Das Heilige Land gedenkt Kardinal Martini

Das Heilige Land gedenkt Kardinal Martini

 

Die Begräbnisfeier für Kardinal Carlo Maria Martini fand am Montag, den 3. September, um 16 Uhr im Mailänder Dom statt. Der Kardinal hatte sich entschieden, seinen Ruhestand von 2002 bis 2008 in Jerusalem zu verbringen. Er hinterlässt im Heiligen Land das Zeugnis einer „außergewöhnlichen Diskretion“. Das Lateinische Patriarchat von Jerusalem vereint sich im Gebet mit den Gläubigen in Mailand.

Seine Seligkeit Patriarch Fouad Twal hat in einem Telegramm seine Anteilnahme ausgedrückt und seine Gebete versichert. Im Namen des Lateinischen Patriarchats von Jerusalem möchte er die Erinnerungen an den Kardinal würdigen. Im Jahr 2002, nachdem er in den Ruhestand getreten war, entschied sich der Kardinal, einige Jahre in der Heiligen Stadt zu verbringen, die er zuvor schon viele Male besucht hatte, und blieb bis 2008 am Päpstlichen Bibelinstitut von Jerusalem. Jerusalem war für ihn die Stadt seiner spirituellen Wurzeln und seiner lebenslangen Hingabe in der Erwartung des Reich Gottes, des himmlischen Jerusalem.

Patriarch Twal hob hervor, dass „der Kardinal ein zurückgezogenes Leben gewählt hatte, ohne sich in die Angelegenheiten und das Leben der Diözese einzumischen.“ Weiter unterstrich der Patriarch die „Weisheit des Kardinals“, der „ungeachtet seines weltweiten Ansehens es vermieden hat, seine Meinung zu politischen Aspekten zu äußern, und es vorgezogen hat, seine Zeit dem Gebet, Exerzitien und der biblischen Exegese zu widmen.“ Aus diesem Grund, so  der Patriarch an, „war die Präsenz des Kardinals für die Christen im Heiligen Land von besonderem spirituellen Wert.“

Viele Priester erinnern sich gerne an seine Liebe zum Wort Gottes, die er einst in seinen Exerzitien über die „Lectio Divina“ im Lateinischen Patriarchat zum Thema wählte .

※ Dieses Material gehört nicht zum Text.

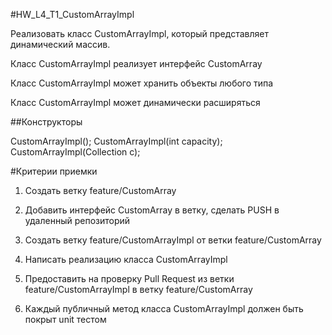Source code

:#HW_L4_T1_CustomArrayImpl

Реализовать класс CustomArrayImpl<T>, который представляет динамический массив.

Класс CustomArrayImpl реализует интерфейс CustomArray<T>

Класс CustomArrayImpl может хранить объекты любого типа

Класс CustomArrayImpl может динамически расширяться

##Конструкторы

CustomArrayImpl();
CustomArrayImpl(int capacity);
CustomArrayImpl(Collection<T> c);

#Критерии приемки

1. Создать ветку feature/CustomArray
2. Добавить интерфейс CustomArray в ветку, сделать PUSH в удаленный репозиторий

3. Создать ветку feature/CustomArrayImpl от ветки feature/CustomArray

4. Написать реализацию класса CustomArrayImpl

5. Предоставить на проверку Pull Request из ветки feature/CustomArrayImpl в ветку feature/CustomArray

6. Каждый публичный метод класса CustomArrayImpl должен быть покрыт unit тестом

Ganz persönlich erinnert sich der Patriarch , der damals Koadjutor war, dass der Kardinal bei allen Versammlungen in der Nunziatur und im Patriarchat immer „einen brüderlichen Blick mit einem klaren Verständnis seiner Mission hatte.“ Der Kardinal war auch bekannt für sein diszipliniertes und organisiertes „Lebensprogramm“ und für seine Großzügigkeit. Die Zeit seines Ruhestands und die Urheberrechte seiner Veröffentlichungen wurden ganz besonders an die Christen im Heiligen Land gespendet.

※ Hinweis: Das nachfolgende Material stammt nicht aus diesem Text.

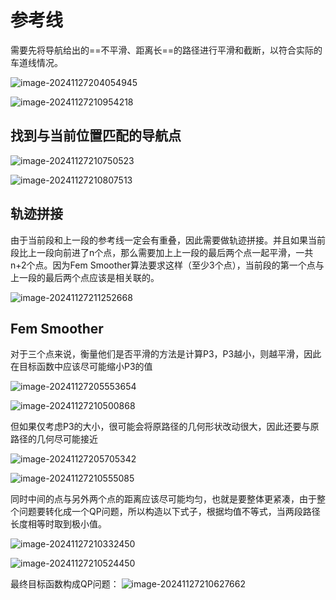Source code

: # 参考线

需要先将导航给出的==不平滑、距离长==的路径进行平滑和截断，以符合实际的车道线情况。

![image-20241127204054945](C:\Users\28609\AppData\Roaming\Typora\typora-user-images\image-20241127204054945.png)

![image-20241127210954218](C:\Users\28609\AppData\Roaming\Typora\typora-user-images\image-20241127210954218.png)



## 找到与当前位置匹配的导航点

![image-20241127210750523](C:\Users\28609\AppData\Roaming\Typora\typora-user-images\image-20241127210750523.png)

![image-20241127210807513](C:\Users\28609\AppData\Roaming\Typora\typora-user-images\image-20241127210807513.png)

## 轨迹拼接

​	由于当前段和上一段的参考线一定会有重叠，因此需要做轨迹拼接。并且如果当前段比上一段向前进了n个点，那么需要加上上一段的最后两个点一起平滑，一共n+2个点。因为Fem Smoother算法要求这样（至少3个点），当前段的第一个点与上一段的最后两个点应该是相关联的。

![image-20241127211252668](C:\Users\28609\AppData\Roaming\Typora\typora-user-images\image-20241127211252668.png)

## Fem Smoother

​	对于三个点来说，衡量他们是否平滑的方法是计算P3，P3越小，则越平滑，因此在目标函数中应该尽可能缩小P3的值

![image-20241127205553654](C:\Users\28609\AppData\Roaming\Typora\typora-user-images\image-20241127205553654.png)

![image-20241127210500868](C:\Users\28609\AppData\Roaming\Typora\typora-user-images\image-20241127210500868.png)

​	但如果仅考虑P3的大小，很可能会将原路径的几何形状改动很大，因此还要与原路径的几何尽可能接近

![image-20241127205705342](C:\Users\28609\AppData\Roaming\Typora\typora-user-images\image-20241127205705342.png)

![image-20241127210555085](C:\Users\28609\AppData\Roaming\Typora\typora-user-images\image-20241127210555085.png)

​	同时中间的点与另外两个点的距离应该尽可能均匀，也就是要整体更紧凑，由于整个问题要转化成一个QP问题，所以构造以下式子，根据均值不等式，当两段路径长度相等时取到极小值。

![image-20241127210332450](C:\Users\28609\AppData\Roaming\Typora\typora-user-images\image-20241127210332450.png)

![image-20241127210524450](C:\Users\28609\AppData\Roaming\Typora\typora-user-images\image-20241127210524450.png)

最终目标函数构成QP问题：
![image-20241127210627662](C:\Users\28609\AppData\Roaming\Typora\typora-user-images\image-20241127210627662.png)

„Wir können ihm danken, indem wir ihn in unsere Gebete einschließen“, sagte der Patriarch, „und wir bitten ihn, vom Himmel aus für unser Heiliges Land zu beten, das er so sehr geliebt hat.“ Weihbischof G.B. Marcuzzo, Patriarchalvikar in Israel, der sich  in Mailand auf einem interreligiösen Kongress für Jerusalem befand, vertrat auf der Beerdigung das Lateinische Patriarchat und die Kirche des Heiligen Landes. Am 6. September zelebrierte Patriarch Fouad Twal für Kardinal Martini, der ein so enger Freund des Heiligen Landes war, eine Messe auf diesem Kongress.

Der Jesuit Kardinal Martini war Rektor am Päpstlichen Bibelinstitut  und an der Päpstlichen Gregorianischen Universität in Rom bevor er 1979 Erzbischof von Mailand wurde, und 1983 Kardinal. 2002 ging er in den Ruhestand nach Jerusalem und veröffentlichte „Il cammino verso Gerusalemme“. Die Texte in diesem Buch erklären zum einen die Entscheidung des Erzbischofs von Mailand in Jerusalem zu leben, zum anderen die Bedeutung Jerusalems für jeden Christen (Pilgerreise zu den Quellen des Glaubens; Jerusalem, eine Stadt zwischen Erde und Himmel; Jüdisch-christliche Beziehungen; Frieden auf den Mauern der Stadt).